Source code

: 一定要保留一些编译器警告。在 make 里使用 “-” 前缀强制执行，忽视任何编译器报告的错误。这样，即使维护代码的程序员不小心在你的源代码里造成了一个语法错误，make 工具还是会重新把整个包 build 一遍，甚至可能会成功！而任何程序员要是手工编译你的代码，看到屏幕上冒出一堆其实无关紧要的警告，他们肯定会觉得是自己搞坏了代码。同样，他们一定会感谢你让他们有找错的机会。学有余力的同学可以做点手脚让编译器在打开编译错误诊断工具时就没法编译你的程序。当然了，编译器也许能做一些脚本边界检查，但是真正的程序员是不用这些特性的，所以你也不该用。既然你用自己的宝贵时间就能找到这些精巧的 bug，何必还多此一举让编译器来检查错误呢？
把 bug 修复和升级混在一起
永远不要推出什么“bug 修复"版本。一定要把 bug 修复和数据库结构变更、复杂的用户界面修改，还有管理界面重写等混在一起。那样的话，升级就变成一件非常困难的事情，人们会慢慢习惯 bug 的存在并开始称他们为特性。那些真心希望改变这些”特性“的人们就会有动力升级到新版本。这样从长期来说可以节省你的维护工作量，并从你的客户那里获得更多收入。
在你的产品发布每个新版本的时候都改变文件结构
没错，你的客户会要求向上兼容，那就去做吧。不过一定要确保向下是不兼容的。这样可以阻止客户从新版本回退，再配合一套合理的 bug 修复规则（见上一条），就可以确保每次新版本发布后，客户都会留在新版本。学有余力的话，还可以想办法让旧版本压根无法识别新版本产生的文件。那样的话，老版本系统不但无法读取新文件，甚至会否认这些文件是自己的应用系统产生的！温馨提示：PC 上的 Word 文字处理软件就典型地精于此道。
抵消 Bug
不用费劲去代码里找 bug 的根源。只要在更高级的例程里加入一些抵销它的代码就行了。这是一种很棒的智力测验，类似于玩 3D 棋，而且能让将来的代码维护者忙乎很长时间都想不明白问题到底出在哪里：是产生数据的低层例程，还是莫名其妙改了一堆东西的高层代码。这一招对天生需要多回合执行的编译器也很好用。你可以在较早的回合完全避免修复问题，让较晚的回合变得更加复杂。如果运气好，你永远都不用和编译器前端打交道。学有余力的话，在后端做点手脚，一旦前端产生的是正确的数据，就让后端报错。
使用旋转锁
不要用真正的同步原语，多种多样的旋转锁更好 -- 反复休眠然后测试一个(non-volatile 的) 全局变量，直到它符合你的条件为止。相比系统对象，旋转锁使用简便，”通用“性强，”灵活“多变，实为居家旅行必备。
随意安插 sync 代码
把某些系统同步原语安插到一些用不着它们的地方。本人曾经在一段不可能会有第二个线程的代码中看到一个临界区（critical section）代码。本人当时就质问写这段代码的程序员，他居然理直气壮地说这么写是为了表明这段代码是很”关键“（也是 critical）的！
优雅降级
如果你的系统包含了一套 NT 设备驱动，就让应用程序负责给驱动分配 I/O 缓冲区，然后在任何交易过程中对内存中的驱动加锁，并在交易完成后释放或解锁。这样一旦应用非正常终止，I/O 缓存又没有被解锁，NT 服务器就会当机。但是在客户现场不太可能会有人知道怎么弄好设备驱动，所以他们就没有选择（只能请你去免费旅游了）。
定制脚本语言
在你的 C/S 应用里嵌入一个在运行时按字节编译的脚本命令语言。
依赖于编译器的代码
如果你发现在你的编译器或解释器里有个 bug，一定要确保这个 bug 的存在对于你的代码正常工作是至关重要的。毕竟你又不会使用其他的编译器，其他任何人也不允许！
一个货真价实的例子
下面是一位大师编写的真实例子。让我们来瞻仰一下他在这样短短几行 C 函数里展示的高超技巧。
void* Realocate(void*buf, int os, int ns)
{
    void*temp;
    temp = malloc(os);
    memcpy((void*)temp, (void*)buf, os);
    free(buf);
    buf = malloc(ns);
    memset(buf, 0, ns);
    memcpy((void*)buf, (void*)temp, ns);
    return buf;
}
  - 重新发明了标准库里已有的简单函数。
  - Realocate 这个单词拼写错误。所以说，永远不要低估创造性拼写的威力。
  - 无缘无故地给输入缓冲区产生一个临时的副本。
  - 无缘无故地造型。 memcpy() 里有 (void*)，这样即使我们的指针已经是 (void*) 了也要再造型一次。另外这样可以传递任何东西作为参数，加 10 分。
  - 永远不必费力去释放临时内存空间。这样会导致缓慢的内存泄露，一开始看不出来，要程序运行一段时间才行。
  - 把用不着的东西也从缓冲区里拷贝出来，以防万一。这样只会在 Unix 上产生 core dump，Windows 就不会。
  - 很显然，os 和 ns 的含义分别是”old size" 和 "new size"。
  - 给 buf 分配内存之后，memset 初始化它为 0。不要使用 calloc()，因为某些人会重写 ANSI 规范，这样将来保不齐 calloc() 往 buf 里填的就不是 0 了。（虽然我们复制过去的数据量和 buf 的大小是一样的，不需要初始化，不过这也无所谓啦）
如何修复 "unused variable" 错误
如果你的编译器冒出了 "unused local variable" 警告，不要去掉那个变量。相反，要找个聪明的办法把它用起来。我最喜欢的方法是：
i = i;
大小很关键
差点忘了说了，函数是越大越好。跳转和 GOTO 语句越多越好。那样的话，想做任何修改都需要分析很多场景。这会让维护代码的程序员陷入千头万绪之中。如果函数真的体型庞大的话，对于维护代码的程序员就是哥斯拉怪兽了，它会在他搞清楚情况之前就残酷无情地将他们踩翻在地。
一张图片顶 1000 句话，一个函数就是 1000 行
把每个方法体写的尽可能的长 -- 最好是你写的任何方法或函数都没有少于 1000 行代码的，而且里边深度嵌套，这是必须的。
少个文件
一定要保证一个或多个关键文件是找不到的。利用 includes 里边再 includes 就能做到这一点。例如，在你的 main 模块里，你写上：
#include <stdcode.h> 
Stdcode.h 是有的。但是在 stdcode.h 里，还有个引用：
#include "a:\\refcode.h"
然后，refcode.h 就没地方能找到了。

> [What is needed] Reproduce the listing above, substituting "自旋锁" for every occurrence of "旋转锁" and leaving everything else unchanged.

> [Reply]
Source code

: 一定要保留一些编译器警告。在 make 里使用 “-” 前缀强制执行，忽视任何编译器报告的错误。这样，即使维护代码的程序员不小心在你的源代码里造成了一个语法错误，make 工具还是会重新把整个包 build 一遍，甚至可能会成功！而任何程序员要是手工编译你的代码，看到屏幕上冒出一堆其实无关紧要的警告，他们肯定会觉得是自己搞坏了代码。同样，他们一定会感谢你让他们有找错的机会。学有余力的同学可以做点手脚让编译器在打开编译错误诊断工具时就没法编译你的程序。当然了，编译器也许能做一些脚本边界检查，但是真正的程序员是不用这些特性的，所以你也不该用。既然你用自己的宝贵时间就能找到这些精巧的 bug，何必还多此一举让编译器来检查错误呢？
把 bug 修复和升级混在一起
永远不要推出什么“bug 修复"版本。一定要把 bug 修复和数据库结构变更、复杂的用户界面修改，还有管理界面重写等混在一起。那样的话，升级就变成一件非常困难的事情，人们会慢慢习惯 bug 的存在并开始称他们为特性。那些真心希望改变这些”特性“的人们就会有动力升级到新版本。这样从长期来说可以节省你的维护工作量，并从你的客户那里获得更多收入。
在你的产品发布每个新版本的时候都改变文件结构
没错，你的客户会要求向上兼容，那就去做吧。不过一定要确保向下是不兼容的。这样可以阻止客户从新版本回退，再配合一套合理的 bug 修复规则（见上一条），就可以确保每次新版本发布后，客户都会留在新版本。学有余力的话，还可以想办法让旧版本压根无法识别新版本产生的文件。那样的话，老版本系统不但无法读取新文件，甚至会否认这些文件是自己的应用系统产生的！温馨提示：PC 上的 Word 文字处理软件就典型地精于此道。
抵消 Bug
不用费劲去代码里找 bug 的根源。只要在更高级的例程里加入一些抵销它的代码就行了。这是一种很棒的智力测验，类似于玩 3D 棋，而且能让将来的代码维护者忙乎很长时间都想不明白问题到底出在哪里：是产生数据的低层例程，还是莫名其妙改了一堆东西的高层代码。这一招对天生需要多回合执行的编译器也很好用。你可以在较早的回合完全避免修复问题，让较晚的回合变得更加复杂。如果运气好，你永远都不用和编译器前端打交道。学有余力的话，在后端做点手脚，一旦前端产生的是正确的数据，就让后端报错。
使用自旋锁
不要用真正的同步原语，多种多样的自旋锁更好 -- 反复休眠然后测试一个(non-volatile 的) 全局变量，直到它符合你的条件为止。相比系统对象，自旋锁使用简便，”通用“性强，”灵活“多变，实为居家旅行必备。
随意安插 sync 代码
把某些系统同步原语安插到一些用不着它们的地方。本人曾经在一段不可能会有第二个线程的代码中看到一个临界区（critical section）代码。本人当时就质问写这段代码的程序员，他居然理直气壮地说这么写是为了表明这段代码是很”关键“（也是 critical）的！
优雅降级
如果你的系统包含了一套 NT 设备驱动，就让应用程序负责给驱动分配 I/O 缓冲区，然后在任何交易过程中对内存中的驱动加锁，并在交易完成后释放或解锁。这样一旦应用非正常终止，I/O 缓存又没有被解锁，NT 服务器就会当机。但是在客户现场不太可能会有人知道怎么弄好设备驱动，所以他们就没有选择（只能请你去免费旅游了）。
定制脚本语言
在你的 C/S 应用里嵌入一个在运行时按字节编译的脚本命令语言。
依赖于编译器的代码
如果你发现在你的编译器或解释器里有个 bug，一定要确保这个 bug 的存在对于你的代码正常工作是至关重要的。毕竟你又不会使用其他的编译器，其他任何人也不允许！
一个货真价实的例子
下面是一位大师编写的真实例子。让我们来瞻仰一下他在这样短短几行 C 函数里展示的高超技巧。
void* Realocate(void*buf, int os, int ns)
{
    void*temp;
    temp = malloc(os);
    memcpy((void*)temp, (void*)buf, os);
    free(buf);
    buf = malloc(ns);
    memset(buf, 0, ns);
    memcpy((void*)buf, (void*)temp, ns);
    return buf;
}
  - 重新发明了标准库里已有的简单函数。
  - Realocate 这个单词拼写错误。所以说，永远不要低估创造性拼写的威力。
  - 无缘无故地给输入缓冲区产生一个临时的副本。
  - 无缘无故地造型。 memcpy() 里有 (void*)，这样即使我们的指针已经是 (void*) 了也要再造型一次。另外这样可以传递任何东西作为参数，加 10 分。
  - 永远不必费力去释放临时内存空间。这样会导致缓慢的内存泄露，一开始看不出来，要程序运行一段时间才行。
  - 把用不着的东西也从缓冲区里拷贝出来，以防万一。这样只会在 Unix 上产生 core dump，Windows 就不会。
  - 很显然，os 和 ns 的含义分别是”old size" 和 "new size"。
  - 给 buf 分配内存之后，memset 初始化它为 0。不要使用 calloc()，因为某些人会重写 ANSI 规范，这样将来保不齐 calloc() 往 buf 里填的就不是 0 了。（虽然我们复制过去的数据量和 buf 的大小是一样的，不需要初始化，不过这也无所谓啦）
如何修复 "unused variable" 错误
如果你的编译器冒出了 "unused local variable" 警告，不要去掉那个变量。相反，要找个聪明的办法把它用起来。我最喜欢的方法是：
i = i;
大小很关键
差点忘了说了，函数是越大越好。跳转和 GOTO 语句越多越好。那样的话，想做任何修改都需要分析很多场景。这会让维护代码的程序员陷入千头万绪之中。如果函数真的体型庞大的话，对于维护代码的程序员就是哥斯拉怪兽了，它会在他搞清楚情况之前就残酷无情地将他们踩翻在地。
一张图片顶 1000 句话，一个函数就是 1000 行
把每个方法体写的尽可能的长 -- 最好是你写的任何方法或函数都没有少于 1000 行代码的，而且里边深度嵌套，这是必须的。
少个文件
一定要保证一个或多个关键文件是找不到的。利用 includes 里边再 includes 就能做到这一点。例如，在你的 main 模块里，你写上：
#include <stdcode.h> 
Stdcode.h 是有的。但是在 stdcode.h 里，还有个引用：
#include "a:\\refcode.h"
然后，refcode.h 就没地方能找到了。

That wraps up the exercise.